Выбрать главу

Лично я тоже сначала посчитал, как и ФАРМЕР, что ЛЕМ приписывает ему эволюцию «лэйлит» с помощью разума, поняв фразу «Надгробием этого понятия» (The tombstone of this notion), как памятник, стоящий на могиле, на котором указано, кто под ней лежит. То есть на нем якобы и прописан эволюционный закон об искусственных инструментах. Но достав с полки «Фантастику и футурологию», обнаружил, что ЛЕМ утверждает прямо противоположное. И перевести надо было:

– Надгробной плитой над эволюционной идеей ФАРМЕРА является факт, что, когда у вида развивается разум, он приспосабливается к изменениям окружающей среды, создавая искусственные инструменты“. А еще лучше вообще не использовать данный образ, переведя, например, так: „Все его рассуждения разваливаются от одного довода: когда у вида развивается разум…

Впрочем, Филип ФАРМЕР в самом начале своего письма в редакцию проницательно заявляет:

– И я также считаю, что РОТТЕНШТАЙНЕР является таким же автором статьи, как и ЛЕМ.

Он оказался прав.

Письмо ЛЕМА ФАРМЕРУ

Письмо Филипа ФАРМЕРА, несмотря на обнаруженное им явное искажение своих текстов, было вполне корректным и вежливым.
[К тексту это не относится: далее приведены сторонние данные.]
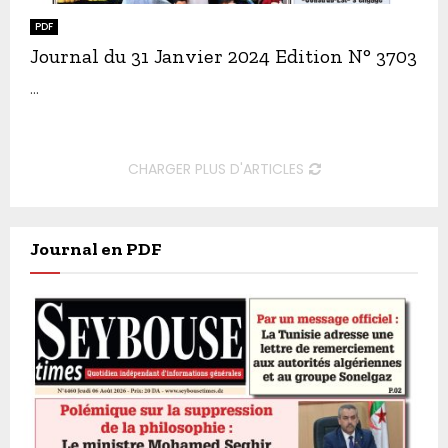
PDF
Journal du 31 Janvier 2024 Edition N° 3703
...
CHARGER PLUS D'ARTICLES
Journal en PDF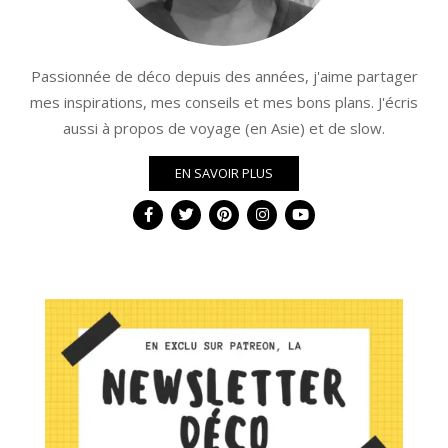
Passionnée de déco depuis des années, j'aime partager
mes inspirations, mes conseils et mes bons plans. J'écris
aussi à propos de voyage (en Asie) et de slow.
EN SAVOIR PLUS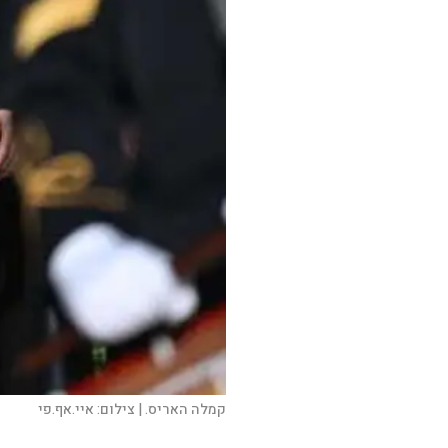
קמלה האריס. |
צילום:
איי.אף.פי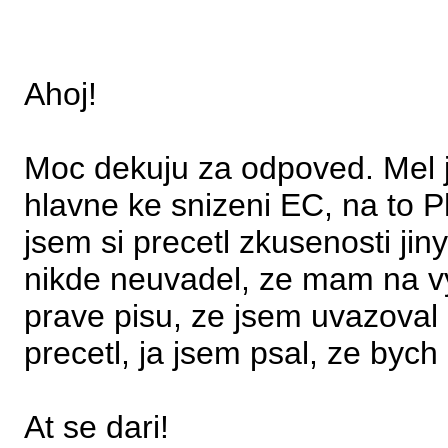
Ahoj!
Moc dekuju za odpoved. Mel 
hlavne ke snizeni EC, na to P
jsem si precetl zkusenosti jin
nikde neuvadel, ze mam na v
prave pisu, ze jsem uvazoval o
precetl, ja jsem psal, ze bych
At se dari!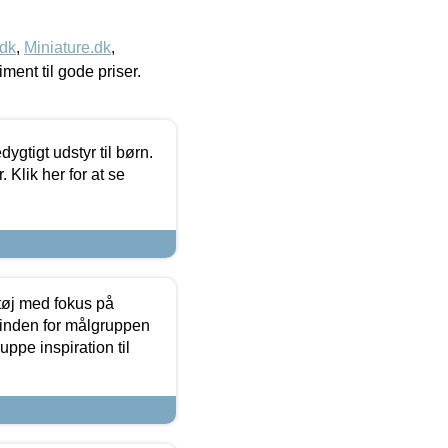
.dk
,
Miniature.dk
,
timent til gode priser.
tigt udstyr til børn.
 Klik her for at se
tøj med fokus på
t inden for målgruppen
ppe inspiration til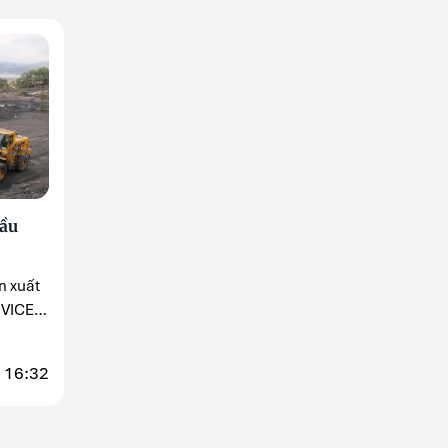
ầu
n xuất
g VICEM
 16:32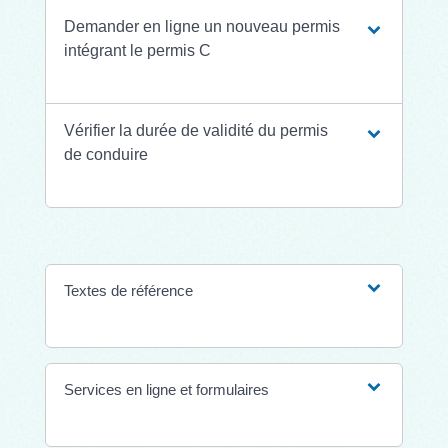
Demander en ligne un nouveau permis
intégrant le permis C
Vérifier la durée de validité du permis
de conduire
Textes de référence
Services en ligne et formulaires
Он не позволял себе выражений, подобных тем, что были использованы в его отношении в статье «Секса в научной фантастике».

В 29-м выпуске (август 1972 года) «SF Commentary» появилось ответное письмо Станислава ЛЕМА, в котором он ни словом не упомянул об ошибках в статье, но постарался с точки зрения научной логики не оставить камня на камене от романа «The Lovers». Похоже, его задели слова ФАРМЕРА, что неплохо бы критику сначала поизучать основы биологии.

Поэтому критику ЛЕМ развил как раз с точки зрения научной логики:

– Не стоило защищать свой роман научными соображениями, потому что ваши претензии на научную обоснованность несостоятельны.

Им был приведен ряд доводов. Все они были связаны с концепцией «фотокинетического онтогенеза»:

– Как сказано в вашем романе, половой союз человека-мужчины и «лэйлиты» – не настоящее оплодотворение. Человеческая сперма не причастна к этому действию вообще. Мужчина мог использовать искусственный член и, тем не менее, зачать детей. Все, что нужно, это коитус, оргазм «лэйлиты» и лицо копулятора перед ее глазами (и немного света, конечно).

Далее он пишет, что этого достаточно, чтобы потомство было похоже на отца, а тот, в свою очередь, из-за этого сходства признал отцовство. Но это возможно только в тех культурах, где отец заботится о своих отпрысках – далеко не все культуры являются таковыми. И как это могло происходить сотни тысяч лет назад с оздванскими неандертальцами? Что было бы в пещере, когда «лэйлита» умерев, родила личинок? Воспитывать их должны, по логике, только другие «лэйлиты». Вряд ли этим бы занялись неандертальские женщины. И где эти другие обитали? В соседней пещере? Далее ЛЕМ пишет:

– Вернемся к стадии эволюции протогоминидов. В то время не спаривались лицом к лицу, как люди, а modo bestarium, как и все млекопитающие. Итак, протогоминид «лэйлита» преклонила колени во время совокупления, и самец вошел в нее сзади. В этом положении она хорошо видела перед собой траву и камни, но ни следа лицо копулятора. И что? Она родит потомство, напоминающее траву и песок? Но, конечно же, это не было вашим намерением. Так что возможно она держала в лапе зеркало, чтобы могла увидеть лицо совокупляющегося мужчины в момент ее оргазма? Или у нее были затылочные глаза? Но тогда она не могла бы по определению напоминать протогоминида. Так, может быть, она обладала чудесным даром «экстрасенсорного восприятия» мужского лица? Но в таком случае «фотокинетический рефлекс» бесполезен. Каким бы способом вы ни повернули материал, каждый раз результат – полнейшая чушь.